Table 7 compares the performances of the existing studies with the proposed model. The results unequivocally demonstrate that the proposed model outperforms the existing models across various performance metrics.
We can also be observed in
Table 7 that some researchers [
12,
27] tried to simplify this problem using a simple logistic regression (LR) model with fewer features (7∼10). The issue is that logistic regression becomes easily overfitted with a small sample size, as parameter estimates can be unstable and have a high variance. In this way, logistic regression captures noise instead of true patterns. In both these research works [
12,
27], no regularization techniques (L1 or L2) are applied to mitigate the effect of overfitting. Selecting fewer features and a small number of samples may lead to a higher accuracy; however, such studies lack generalizability and robustness. Despite showing high accuracy for ovarian classification, changes in the dataset and number of features would greatly affect the performance of such models. The proposed model, on the other hand, offers better accuracy with generalizability and robustness.
4.8. Practical Applicability and Generalizability
The proposed approach prioritizes model performance by achieving high accuracy and a balanced precision–recall trade-off. This improvement in prediction results makes the approach valuable in a clinical context, as it enhances the diagnostic process and reduces false positives and negatives, thereby improving patient outcomes. Shapley promotes trust and better decision-making. Comprehensive measures address ethical concerns, such as data privacy, security, and bias, aligning with healthcare equity and regulatory standards. The transparency and accessibility of model explanations to healthcare professionals and continuous maintenance solidify the approach’s responsible and ethical use in clinical practice. Rigorous validation through K-fold ensures robustness and suitability for various clinical scenarios.
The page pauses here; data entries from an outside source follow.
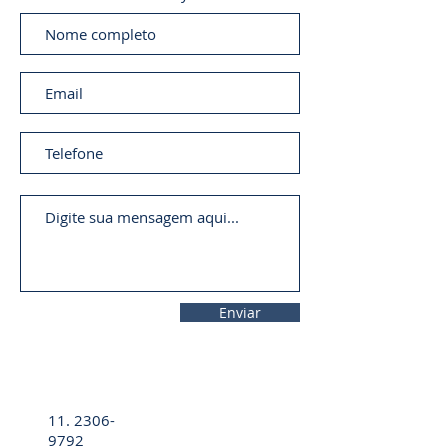
Enviar
11. 2306-
9792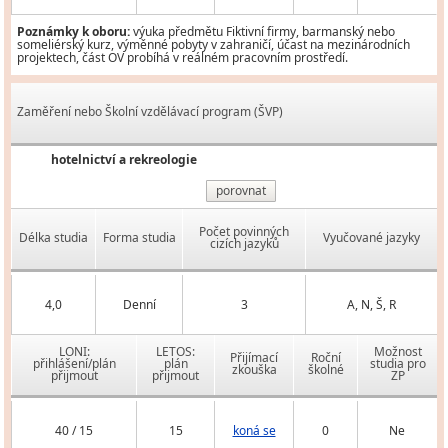
Poznámky k oboru:
výuka předmětu Fiktivní firmy, barmanský nebo
someliérský kurz, výměnné pobyty v zahraničí, účast na mezinárodních
projektech, část OV probíhá v reálném pracovním prostředí.
Zaměření nebo Školní vzdělávací program (ŠVP)
hotelnictví a rekreologie
porovnat
Počet povinných
Délka studia
Forma studia
Vyučované jazyky
cizích jazyků
4,0
Denní
3
A, N, Š, R
LONI:
LETOS:
Možnost
Přijímací
Roční
přihlášení/plán
plán
studia pro
zkouška
školné
přijmout
přijmout
ZP
40 / 15
15
koná se
0
Ne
K-fold cross-validation is utilized to guarantee the dependability of the models.
Table 8 displays the outcomes of 5-fold cross-validation during the testing phase, demonstrating unequivocally that the suggested approach surpasses alternative models in accuracy, precision, recall, and F1 score.
Table 9 displays the outcomes of 5-fold cross-validation during the training phase. Furthermore, the proposed approach displays minimal standard deviation, highlighting its reliability and consistency. These results indicate that the proposed approach consistently delivers strong performance across numerous folds, instilling even more confidence in its reliability and robustness.